For patients with CUP, immunohistochemistry results suggestive of a single primary diagnosis account for only 25% of tumours. Molecular tumour profiling has been proposed as an alternative for primary site classification, potentially for CUP. Clinical utility of NGS in diagnosing and aiding treatment for patients with CUP was not systematically investigated. Several recent studies have investigated the potential clinical benefit of molecular CUP classification, in non-randomised prospective studies and randomised clinical trials. These trials have often struggled to recruit enough representative patients and explore the full range of available therapies.

Retrospective electronic health record data, despite potential biases, can capture a larger and more heterogeneous patient population compared to prospective trials. When paired with tumour sequencing, these data can offer insights into the molecular workings of CUP tumours and how they relate to patient outcomes. As panel sequencing is often part of the standard of care, such insights also have the potential to assist diagnostic efforts and clinical management within existing molecular workflows.

The study team used multicentre, NGS-targeted panel sequencing data from 36,445 tumour samples with known primary cancers across 22 cancer types to train and evaluate a machine-learning classifier predicting a primary cancer type of a given tumour sample. They applied this classifier to 971 patients with CUP with clinical follow-up.

OncoNPC achieved a weighted F1 score of 0.942 for high confidence predictions (≥ 0.9) on held-out tumour samples, which made up 65.2% of all the held-out samples. When applied to 971 CUP tumours collected at the Dana-Farber Cancer Institute, OncoNPC predicted primary cancer types with high confidence in 41.2% of the tumours.

OncoNPC also identified CUP subgroups with significantly higher polygenic germline risk for the predicted cancer types and with significantly different survival outcomes. Notably, patients with CUP who received first palliative intent treatments concordant with their OncoNPC-predicted cancers had significantly better outcomes (hazard ratio 0.348; 95% confidence interval 0.210–0.570; p = 2.32 × 105). Furthermore, OncoNPC enabled a 2.2-fold increase in patients with CUP who could have received genomically guided therapies.

The authors commented that their findings suggest that routinely collected targeted tumour panel sequencing data have clinical utility in assisting diagnostic work-up and prognosis and may additionally inform treatment decisions. Through pathology-based evaluation, they discovered that 51.9% of CUP cases in the cohort had agreement between OncoNPC predictions and at least one pathology-based suspected primary. Despite being substantially higher than expected by chance, this relatively low agreement underscores the challenge that highly metastatic or poorly differentiated tumours pose to pathological diagnosis.

In several cases, they found that OncoNPC predictions could have been helpful where multiple primaries were pathologically suspected.
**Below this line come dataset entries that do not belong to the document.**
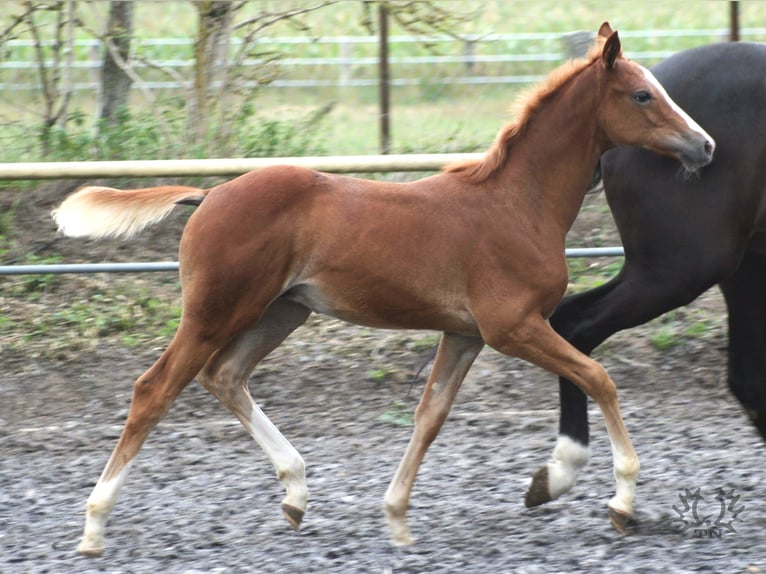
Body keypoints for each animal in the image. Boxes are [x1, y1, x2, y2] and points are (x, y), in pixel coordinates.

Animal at [52, 23, 714, 556]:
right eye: (642, 94)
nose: (705, 145)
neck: (516, 203)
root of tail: (209, 193)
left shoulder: (465, 334)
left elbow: (430, 415)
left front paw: (396, 518)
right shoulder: (513, 327)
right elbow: (599, 377)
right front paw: (621, 502)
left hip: (280, 313)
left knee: (225, 376)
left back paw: (296, 493)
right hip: (217, 311)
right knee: (155, 389)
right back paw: (93, 526)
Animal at [525, 41, 766, 509]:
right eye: (642, 98)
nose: (702, 146)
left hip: (724, 269)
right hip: (682, 269)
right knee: (578, 326)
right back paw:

Upon retrospective chart review, they found that only 12.7% of patients with CUP (20 of 158) received genomically guided targeted treatments, which could have potentially increase to 44 patients (27.8%) based on OncoNPC predictions.

In future work, the investigators envision a multimodal foundational framework that incorporates molecular sequencing together with patient pathology images, longitudinal physiological data, and clinical notes to directly predict optimal treatment regimens rather than just cancer types. This work paves a way for incorporating routine panel sequencing data into clinical decision support tools for clinically challenging cancers. OncoNPC thus provides evidence of distinct CUP subgroups and offers the potential for clinical decision support for managing patients with CUP.

Reference

Moon I, LoPiccolo J, Baca SC, et al. Machine learning for genetics-based classification and treatment response prediction in cancer of unknown primary. Nature Medicine 2023;29:2057-2067.